== Supplied information
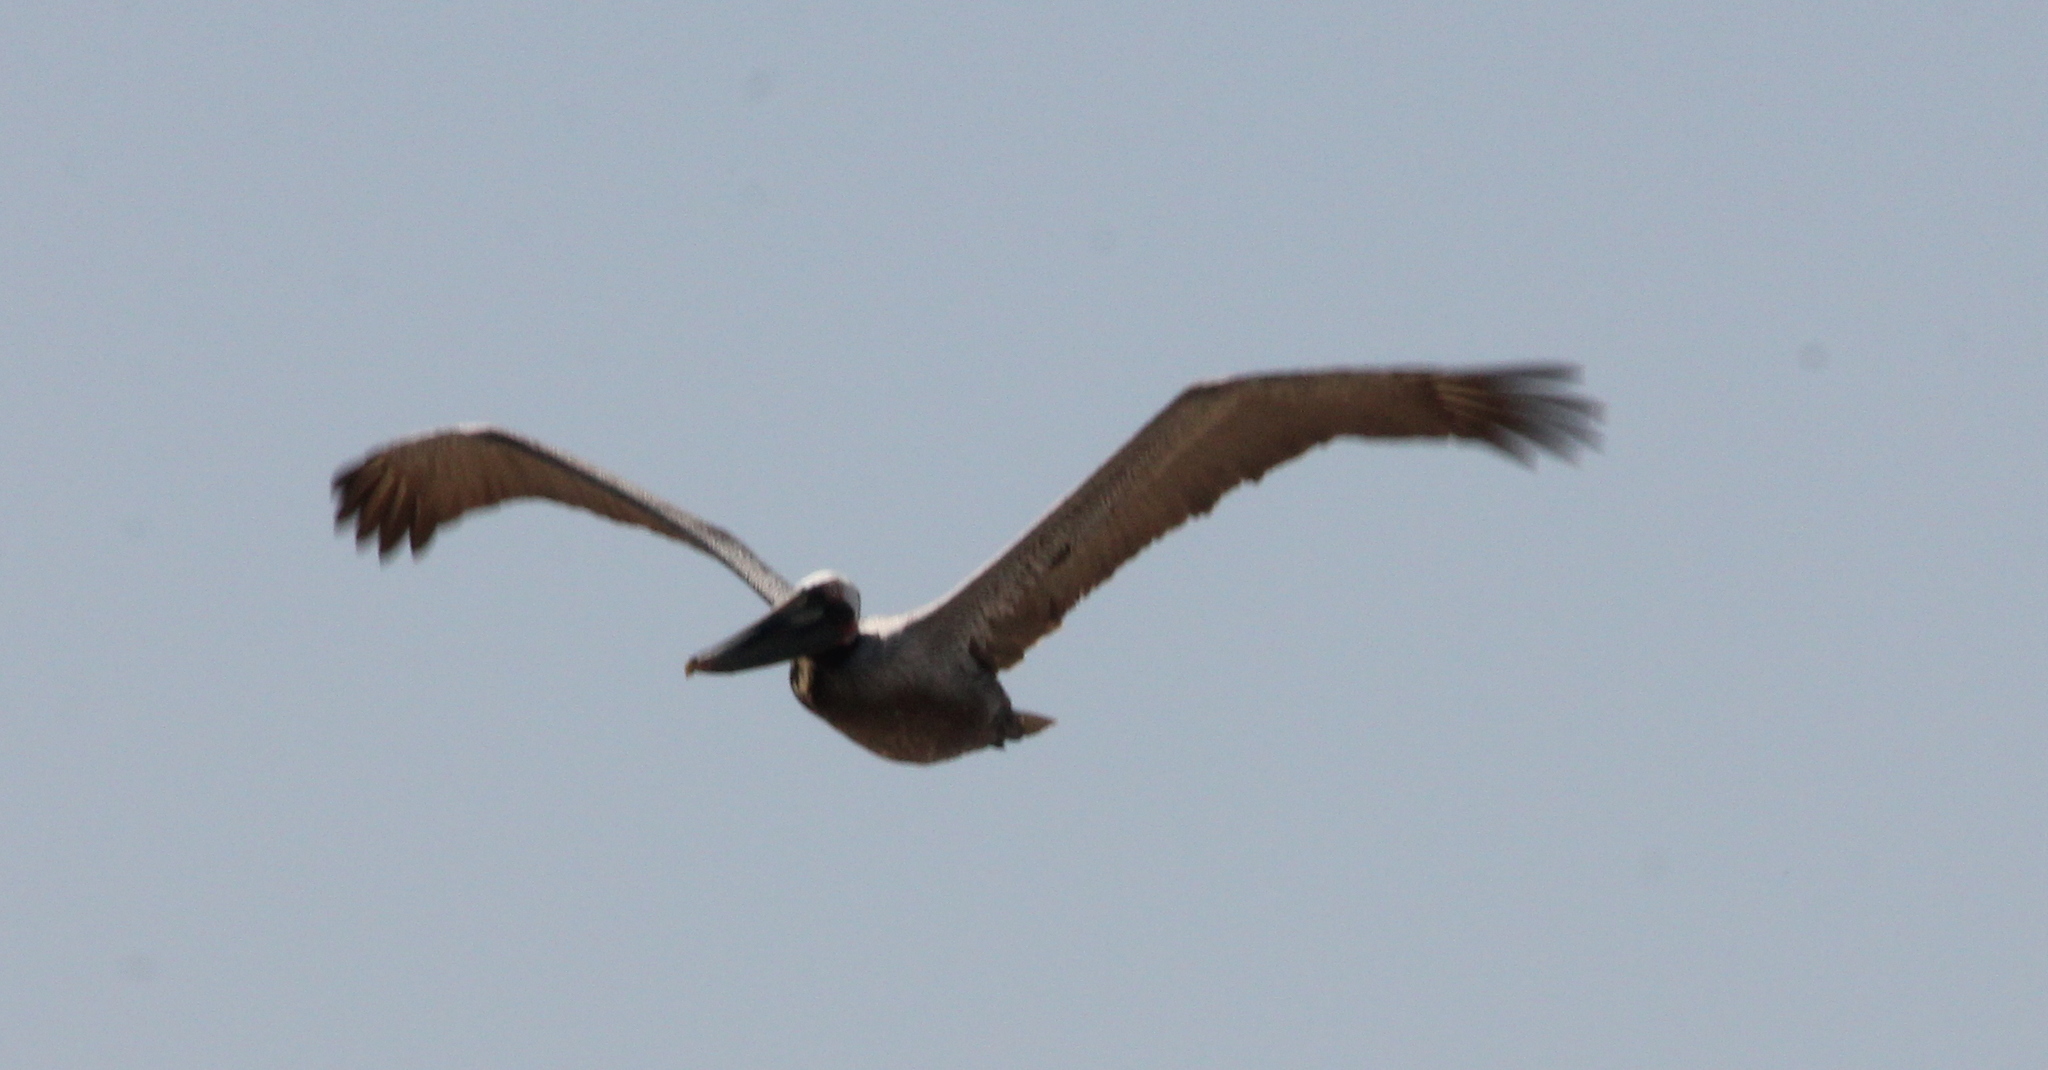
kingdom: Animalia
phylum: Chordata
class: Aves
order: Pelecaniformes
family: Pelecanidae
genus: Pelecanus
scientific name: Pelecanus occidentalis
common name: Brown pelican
====
- Stated task
Rewrite the data above with "common name" changed to "vernacular name" and everything else the same. Leave out the picture.

- Expected answer
kingdom: Animalia
phylum: Chordata
class: Aves
order: Pelecaniformes
family: Pelecanidae
genus: Pelecanus
scientific name: Pelecanus occidentalis
vernacular name: Brown pelican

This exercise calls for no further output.